Design and Best Practices

Quick points:

  • Uses a key-value store

  • Objects are represented as JSON

  • Uses watchers on a key or range of keys to monitor for any updates

This document focuses on the semantics of transactions rather than its API. To offer this simplicity, the examples below internally use a Transaction wrapper. For an overview of the formal API refer to Entities and Operations.

Transaction Basics

The SDP configuration database interface is built around the concept of transactions, i.e. blocks of read and write queries to the database state that are guaranteed to be executed atomically.

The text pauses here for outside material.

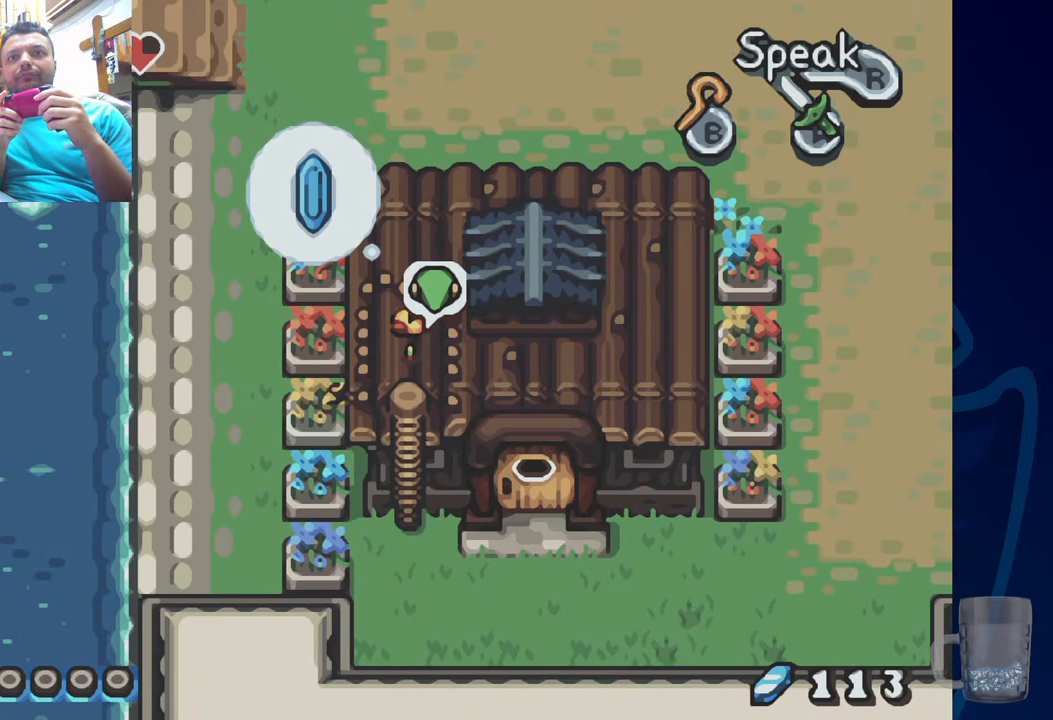
{"buttons": ["SQUARE"], "left_stick": "center", "right_stick": "center", "events": [[167, "R2", "up"], [467, "SQUARE", "down"]]}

For example, consider this code:

for txn in config.txn():
   a = txn.get('a')
   if a is None:
       txn.create('a', '1')
   else:
       txn.update('a', str(int(a)+1))

It is guaranteed that we increment the 'a' key by exactly once here, no matter how many other processes might be operating on it. How does this work?

The way transactions are implemented follows the philosophy of Software Transactional Memory as opposed to a lock-based implementation. The idea is that all reads are performed, but all writes are actually delayed until the end of the transaction. So in the above example, 'a' is actually read from the database using get, but the writes performed by create or update do not happen immediately.

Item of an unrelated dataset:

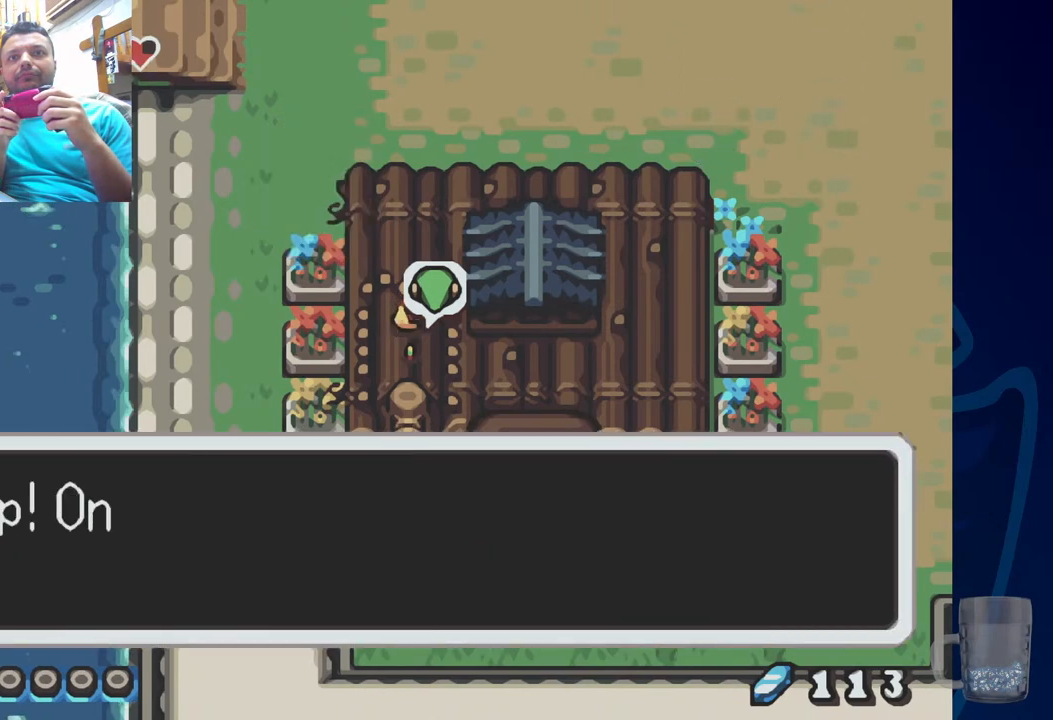
{"buttons": [], "left_stick": "center", "right_stick": "center", "events": [[183, "SQUARE", "up"]]}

Once the transaction finishes (the end of the for loop), an implicit commit operation sends a single request to the database that updates all written values only if none of the values that were read have been written in the meantime. If the commit fails, we repeat the transaction (that’s why it is a loop!) until it succeeds. The idea is that this is fairly rare, and repeating the transaction should typically be cheap.

Usage Guidelines

What does this mean for everyday usage? Transactions should be as self-contained as possible - i.e. they should explicitly contain all assumptions about the database state they are making. If we wrote the above transaction as follows:

for txn in config.txn():
   a = txn.get('a')

for txn in config.txn():
   if a is None:
       txn.create('a', '1')
   else:
       txn.update('a', str(int(a)+1))

A whole number of things could happen between the first and the second transaction:

  1. The 'a' key could not exist in the first transaction, but could have been created by the second (which would cause us to fail)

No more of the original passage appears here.